The Journal of Light Construction
In coastal communities, stormwater management is a hot political topic and a tough technical challenge. Redirecting rainwater has always been an engineering problem; but as stormwater runoff becomes an increasingly troubling environmental issue, the old methods of managing runoff (storm drains and pipes) are no longer an accepted solution. These days, Low Impact Development (LID), based on “Best Management Practices” (BMPs), is the state of the art.
Prince George’s County, in Maryland, is a densely populated urban and suburban area where stormwater runoff directly impacts the sensitive and endangered Chesapeake Bay. In Prince George’s, Low Impact Development is a given—but how it is to be accomplished is still a work in progress. The county’s latest maneuver is to partner up with national consultant Corvias Solutions, to implement an ambitious 10-year county-wide effort to replace outdated hardscape with new soft features intended to allow rainwater to soak into the earth instead of flooding local streams and bays.

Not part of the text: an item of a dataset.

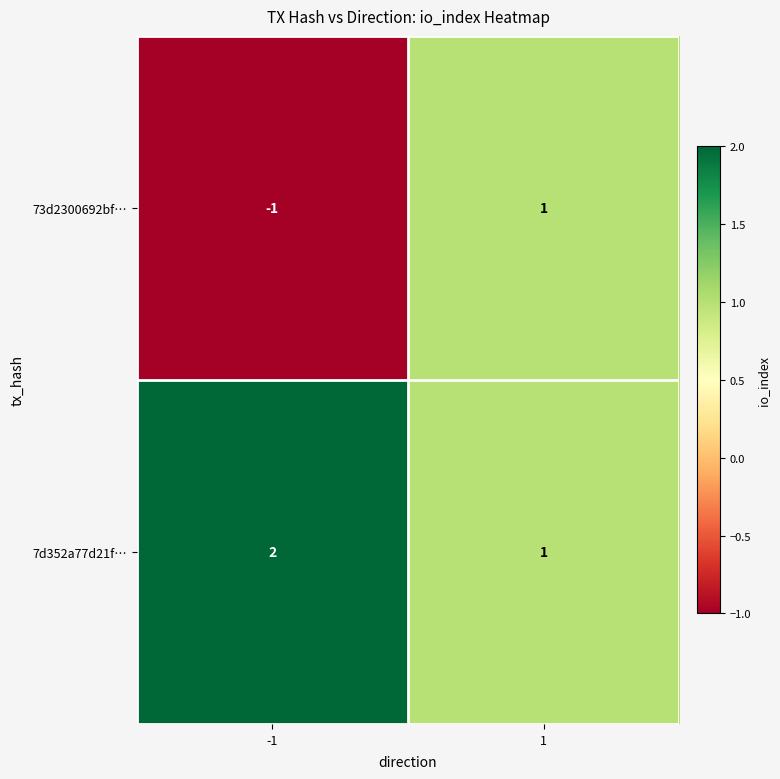

What is the sum of all 7d352a77d21f… values?

3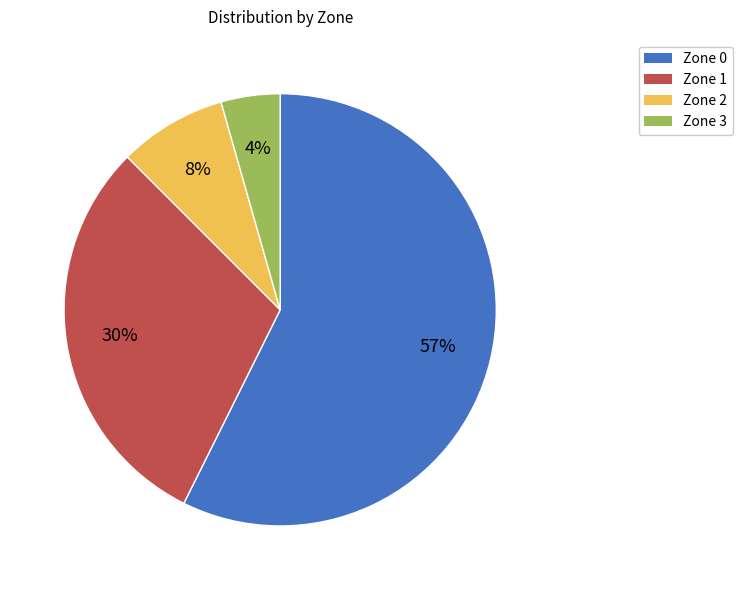

The Zone 1 slice represents 30% of the pie. True or false?

True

From the Bay Journal report: “Reducing nutrient and sediment pollution to meet mandates imposed by Maryland’s Bay watershed implementation plan could cost the county more than $2 billion by 2025 if it relied on conventional methods for upgrading its stormwater system, said Adam Ortiz, director of the county Department of the Environment. By teaming up with the Rhode Island-based company [Corvias Solutions] and focusing more on ‘green infrastructure’ than on replacing and expanding existing concrete structures, the county hopes to save its taxpayers a bundle—though it still promises to be a very expensive undertaking. Faced with a 2025 deadline to complete needed pollution-reduction measures, the partners hope to finish retrofitting the 15,000 acres of impervious surface for about $1 billion. That’s half of what the county figured it would cost if it were to do it on its own.”

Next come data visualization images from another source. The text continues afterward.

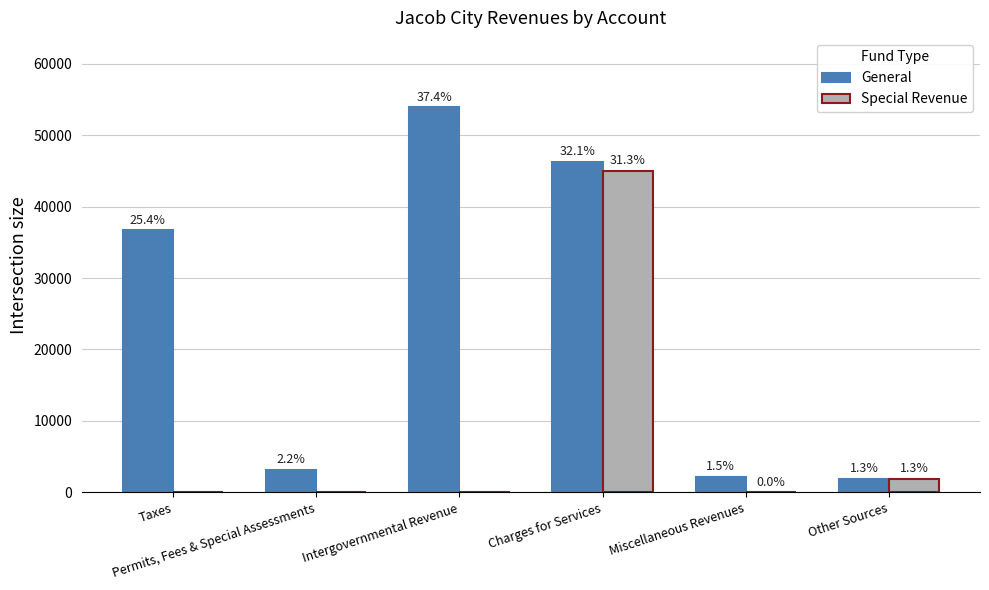

What is the label of the 4th bar from the left?

Charges for Services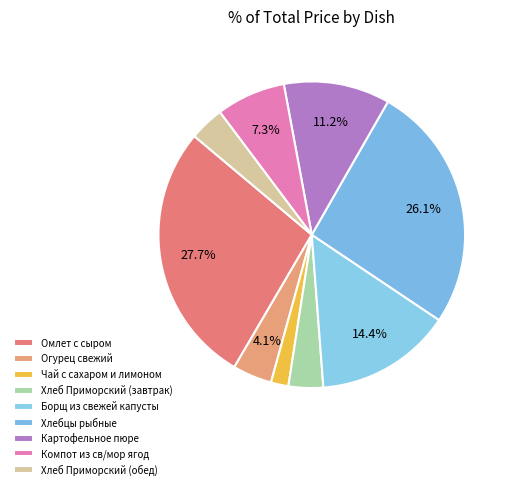

Is there any slice that represents more than half of the pie?

No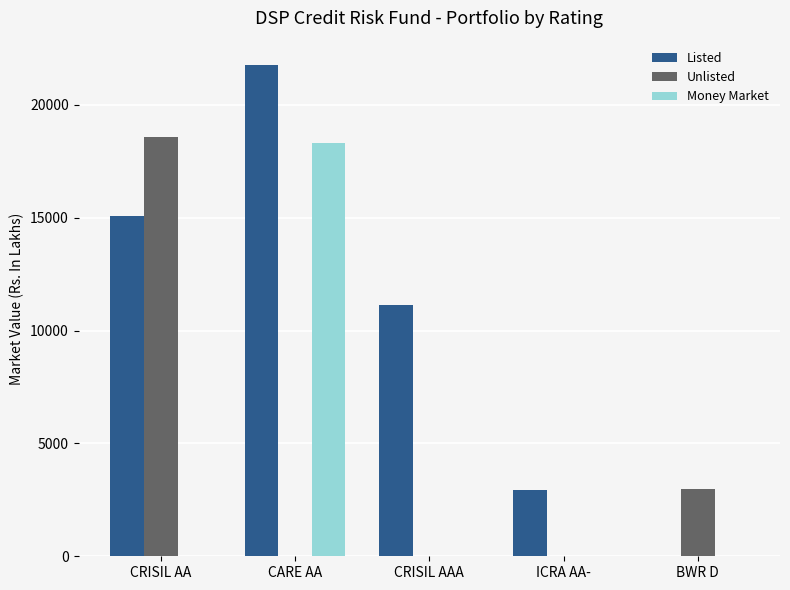

What is the sum of the Money Market values at ICRA AA- and CARE AA?

18325.1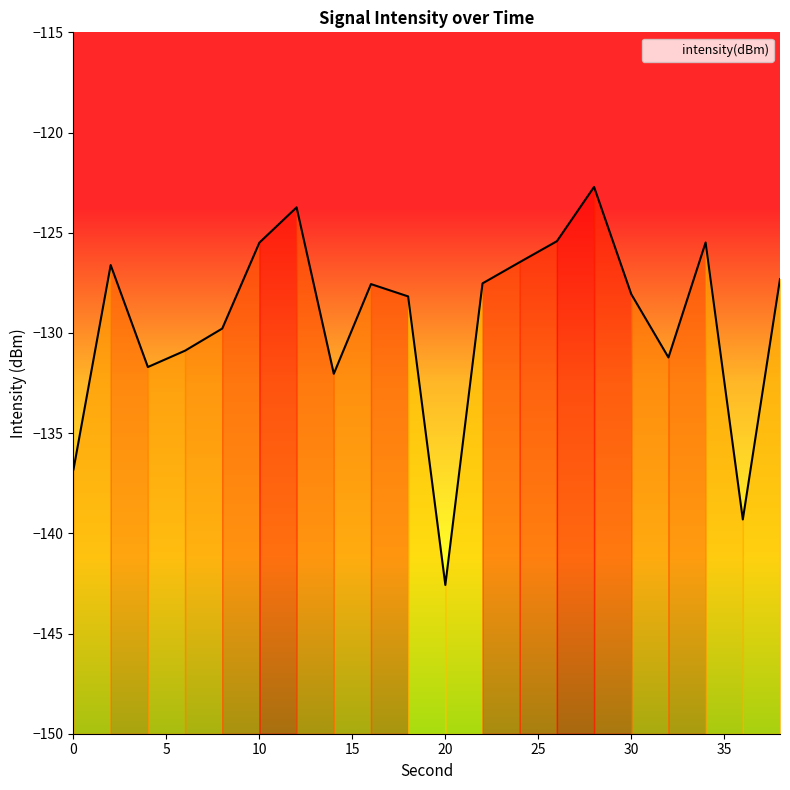

What is the approximate value at 36?

-139.3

Helping to coordinate the public-private effort is a new website launched by the county, the “Clean Water Partnership.” Here you can learn about the big picture—but even more interesting, the website serves as an entry portal for contractors who may want to participate. According to the website, “The CWP is focused on creating opportunities for county based small businesses and county based minority businesses to execute the work.” The website’s “Procurement” page says the county is actively recruiting businesses with capabilities in landscaping, concrete flatwork, installation of precast structures, and site work, as well as suppliers of stone, pavers, porous concrete, soil, rain barrels, mulch, plant materials, trucking and hauling, equipment supply, and maintenance.